Funding has been received from the National Forum to bring four leading academic and theatre practitioners to speak at the symposium and collaborate with NUIG theatre and education faculty.  More specifically, Dr. Piaras Mac Éinri (NUI Cork), who is co-author with Jason King of “Where is Home? An Educational Resource on Refugees in International and Irish Perspective”, Christine Poulter (TCD), Fiona Quinn (Friars’ Gate Theatre, Limerick), who leads the European Integration Fund “Side by Side: Integration Through the Arts” project, and Jenny MacDonald, who runs the Upside Down youth theatre group in Tallaght, will be invited to speak at the symposium.

The GUIDE symposium is scheduled for Saturday, January 31st 2015.  Its format will be comprised of morning lectures from the invited speakers about their experiences of working with migrant students in academic and theatre workshop settings (10-1pm), followed by short response papers from NUIG faculty (2-3pm), and workshops which will bring together the invited speakers and NUIG faculty to explore best practice in using drama as a tool for migrant students to transition to and within higher education (3:30-5:30pm).  During these workshops, theatre and educational activities and pedagogical material developed by the symposium participants for migrant students will be compared to facilitate further collaboration and the creation of online resources.   In addition to the hosts Charlotte McIvor and Jason King, NUIG faculty from the Department of Education, including Dr. Elaine Keane, who leads the IRC funded Diversity in Initial Teacher Education (DITE) in Ireland research project, will also participate in the symposium.



Interculturalism, Performance, and Migration in Contemporary Ireland

Modern Times image for Galway

Interculturalism, Migration and Performance in Contemporary Ireland

This project analyses the role of interculturalism in Irish theatre and performance from 1994-2013, hypothesising that Irish interculturalism is unique internationally. Between 1996 and 2011, the non-Irish born population of Ireland grew from less than 5% to 17%. This project assesses Irish strategies of interculturalism as a response to rapid inward-migration.

This project aims to make a major intervention in the field of theatre and performance studies by investigating Irish interculturalism as a social process as well as a technique of aesthetic innovation.
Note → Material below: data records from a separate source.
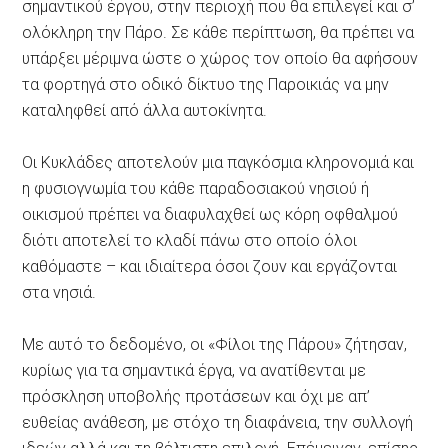
σημαντικού έργου, στην περιοχή που θα επιλεγεί και σ’
ολόκληρη την Πάρο. Σε κάθε περίπτωση, θα πρέπει να
υπάρξει μέριμνα ώστε ο χώρος τον οποίο θα αφήσουν
τα φορτηγά στο οδικό δίκτυο της Παροικιάς να μην
καταληφθεί από άλλα αυτοκίνητα.
Οι Κυκλάδες αποτελούν μια παγκόσμια κληρονομιά και
η φυσιογνωμία του κάθε παραδοσιακού νησιού ή
οικισμού πρέπει να διαφυλαχθεί ως κόρη οφθαλμού
διότι αποτελεί το κλαδί πάνω στο οποίο όλοι
καθόμαστε – και ιδιαίτερα όσοι ζουν και εργάζονται
στα νησιά.
Με αυτό το δεδομένο, οι «Φίλοι της Πάρου» ζήτησαν,
κυρίως για τα σημαντικά έργα, να ανατίθενται με
πρόσκληση υποβολής προτάσεων και όχι με απ’
ευθείας ανάθεση, με στόχο τη διαφάνεια, την συλλογή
It is the first research project to consider the intersection of aesthetic and social theories of interculturalism in both an Irish and European context.

This project will consider the consequences that arise when the arts are used to further state-sponsored intercultural goals. It will examine the work of Irish theatre artists, public festivals and community arts or social organisations that focus on intercultural themes.

This project assesses the limits and possibilities of Irish interculturalism by considering the relationship between its social and aesthetic goals. It will facilitate greater understanding of the relationship between the state, migration, national identities and the arts. This case study poses urgent international consequences amid continuing debates about migration, diversity and social cohesion in the European Union and other national contexts.